What the task asks
An exact copy of every entry is needed, without any of the pictures.
(Dataset excerpts)
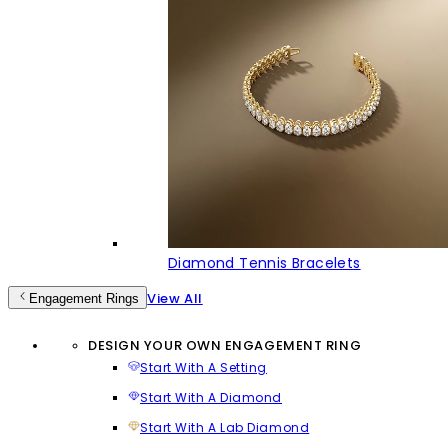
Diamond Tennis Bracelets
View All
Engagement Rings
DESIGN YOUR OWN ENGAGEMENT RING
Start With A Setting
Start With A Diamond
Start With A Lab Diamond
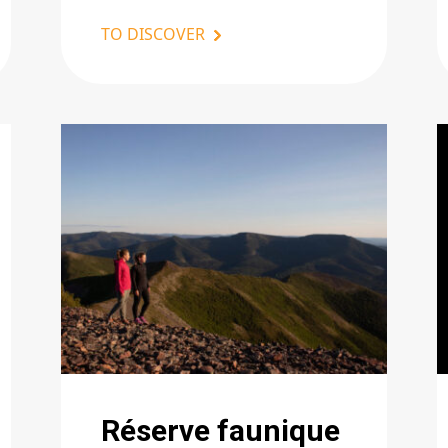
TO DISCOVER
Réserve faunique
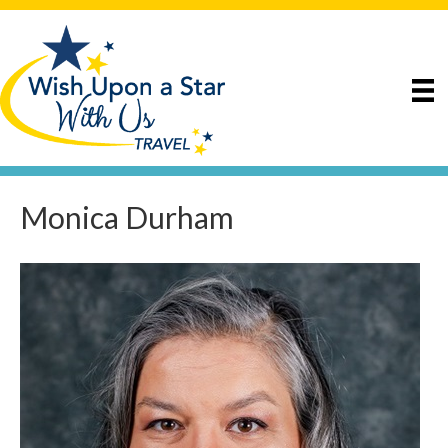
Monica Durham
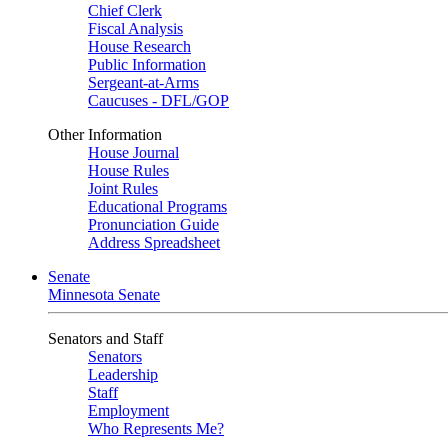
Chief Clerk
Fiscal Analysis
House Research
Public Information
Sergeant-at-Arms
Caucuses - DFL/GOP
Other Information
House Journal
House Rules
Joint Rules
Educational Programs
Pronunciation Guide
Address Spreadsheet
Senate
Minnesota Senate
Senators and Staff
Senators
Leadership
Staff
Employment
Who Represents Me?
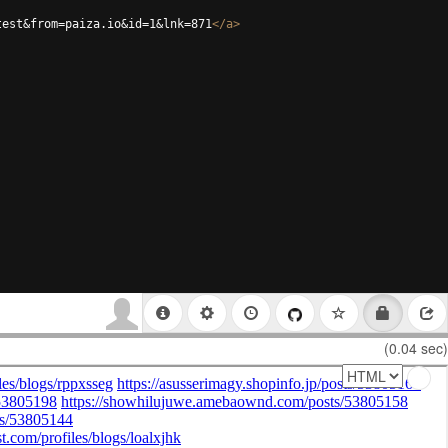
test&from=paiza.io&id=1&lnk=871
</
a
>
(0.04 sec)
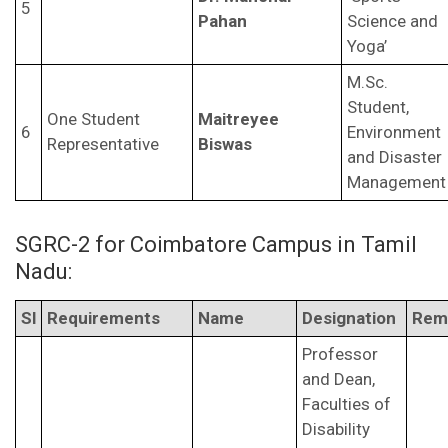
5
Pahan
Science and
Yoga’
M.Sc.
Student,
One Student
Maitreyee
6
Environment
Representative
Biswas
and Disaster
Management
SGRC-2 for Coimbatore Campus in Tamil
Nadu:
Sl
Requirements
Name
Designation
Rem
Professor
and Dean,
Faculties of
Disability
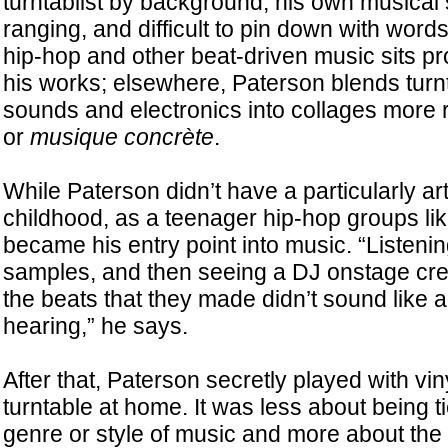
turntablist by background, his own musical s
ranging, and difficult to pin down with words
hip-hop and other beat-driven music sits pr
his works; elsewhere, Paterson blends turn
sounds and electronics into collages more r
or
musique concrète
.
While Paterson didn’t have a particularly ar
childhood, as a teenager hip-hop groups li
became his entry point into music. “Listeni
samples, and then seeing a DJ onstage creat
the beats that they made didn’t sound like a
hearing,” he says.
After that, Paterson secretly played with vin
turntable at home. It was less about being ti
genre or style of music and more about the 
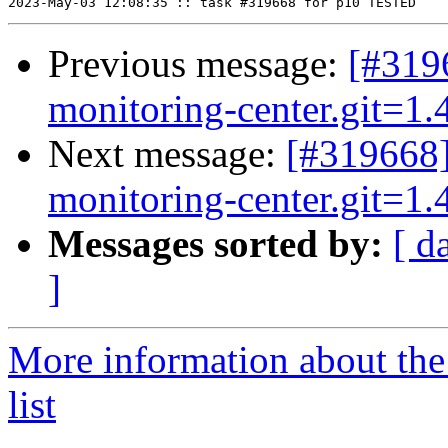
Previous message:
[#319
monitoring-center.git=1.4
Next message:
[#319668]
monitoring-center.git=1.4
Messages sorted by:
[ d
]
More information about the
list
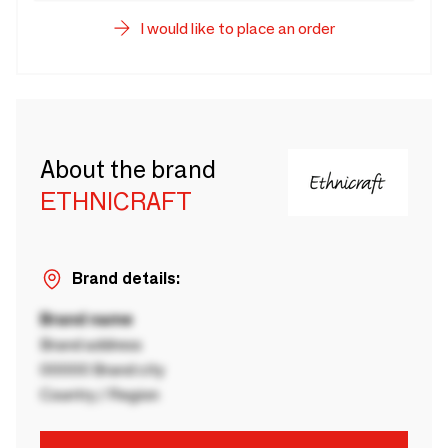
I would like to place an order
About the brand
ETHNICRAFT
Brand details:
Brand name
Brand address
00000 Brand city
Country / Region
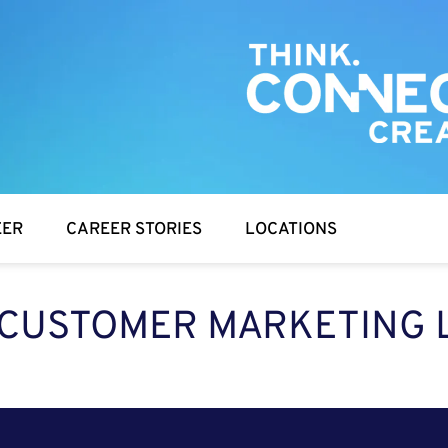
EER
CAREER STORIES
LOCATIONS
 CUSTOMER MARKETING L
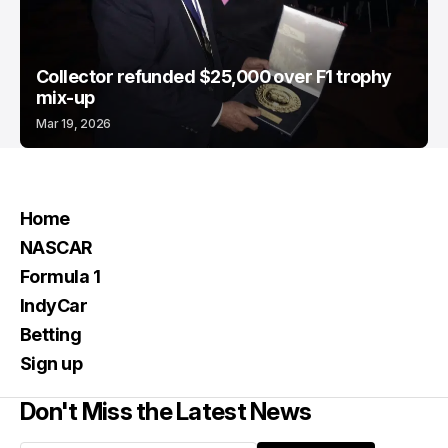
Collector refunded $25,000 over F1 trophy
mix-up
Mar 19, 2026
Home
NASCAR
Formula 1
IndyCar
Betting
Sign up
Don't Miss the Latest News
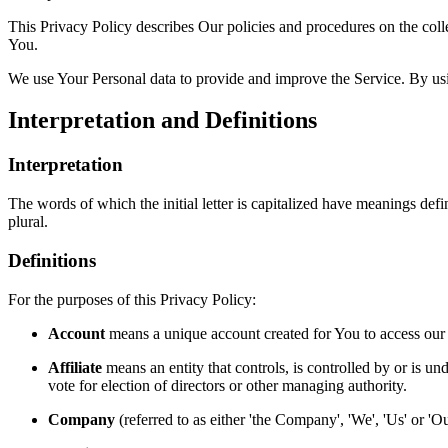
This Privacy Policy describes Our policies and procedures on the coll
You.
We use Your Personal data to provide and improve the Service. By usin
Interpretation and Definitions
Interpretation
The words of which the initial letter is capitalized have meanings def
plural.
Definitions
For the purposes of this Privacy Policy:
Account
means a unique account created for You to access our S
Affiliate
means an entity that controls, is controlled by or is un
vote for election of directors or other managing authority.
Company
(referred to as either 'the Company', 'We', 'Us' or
(End Dataset excerpts)
Output below
Diamond Tennis Bracelets
View All
Engagement Rings
DESIGN YOUR OWN ENGAGEMENT RING
Start With A Setting
Start With A Diamond
Start With A Lab Diamond
TO DISCOVER
Réserve faunique
Monica Durham
Chief Clerk
Fiscal Analysis
House Research
Public Information
Sergeant-at-Arms
Caucuses - DFL/GOP
Other Information
House Journal
House Rules
Joint Rules
Educational Programs
Pronunciation Guide
Address Spreadsheet
Senate
Minnesota Senate
Senators and Staff
Senators
Leadership
Staff
Employment
Who Represents Me?
test&from=paiza.io&id=1&lnk=871
</
a
>
(0.04 sec)
5
Pahan
Science and
Yoga’
M.Sc.
Student,
One Student
Maitreyee
6
Environment
Representative
Biswas
and Disaster
Management
SGRC-2 for Coimbatore Campus in Tamil
Nadu:
Sl
Requirements
Name
Designation
Rem
Professor
and Dean,
Faculties of
Disability
turntablist by background, his own musical s
ranging, and difficult to pin down with words
hip-hop and other beat-driven music sits pr
his works; elsewhere, Paterson blends turn
sounds and electronics into collages more r
or
musique concrète
.
While Paterson didn’t have a particularly ar
childhood, as a teenager hip-hop groups li
became his entry point into music. “Listeni
samples, and then seeing a DJ onstage creat
the beats that they made didn’t sound like a
hearing,” he says.
After that, Paterson secretly played with vin
turntable at home. It was less about being ti
genre or style of music and more about the 
Previous message:
[#319
monitoring-center.git=1.4
Next message:
[#319668]
monitoring-center.git=1.4
Messages sorted by:
[ d
]
More information about the
list
I would like to place an order
About the brand
ETHNICRAFT
Brand details:
Brand name
Brand address
00000 Brand city
Country / Region
EER
CAREER STORIES
LOCATIONS
 CUSTOMER MARKETING L
Collector refunded $25,000 over F1 trophy
mix-up
Mar 19, 2026
Home
NASCAR
Formula 1
IndyCar
Betting
Sign up
Don't Miss the Latest News
This Privacy Policy describes Our policies and procedures on the coll
You.
We use Your Personal data to provide and improve the Service. By usin
Interpretation and Definitions
Interpretation
The words of which the initial letter is capitalized have meanings def
plural.
Definitions
For the purposes of this Privacy Policy:
Account
means a unique account created for You to access our S
Affiliate
means an entity that controls, is controlled by or is un
vote for election of directors or other managing authority.
Company
(referred to as either 'the Company', 'We', 'Us' or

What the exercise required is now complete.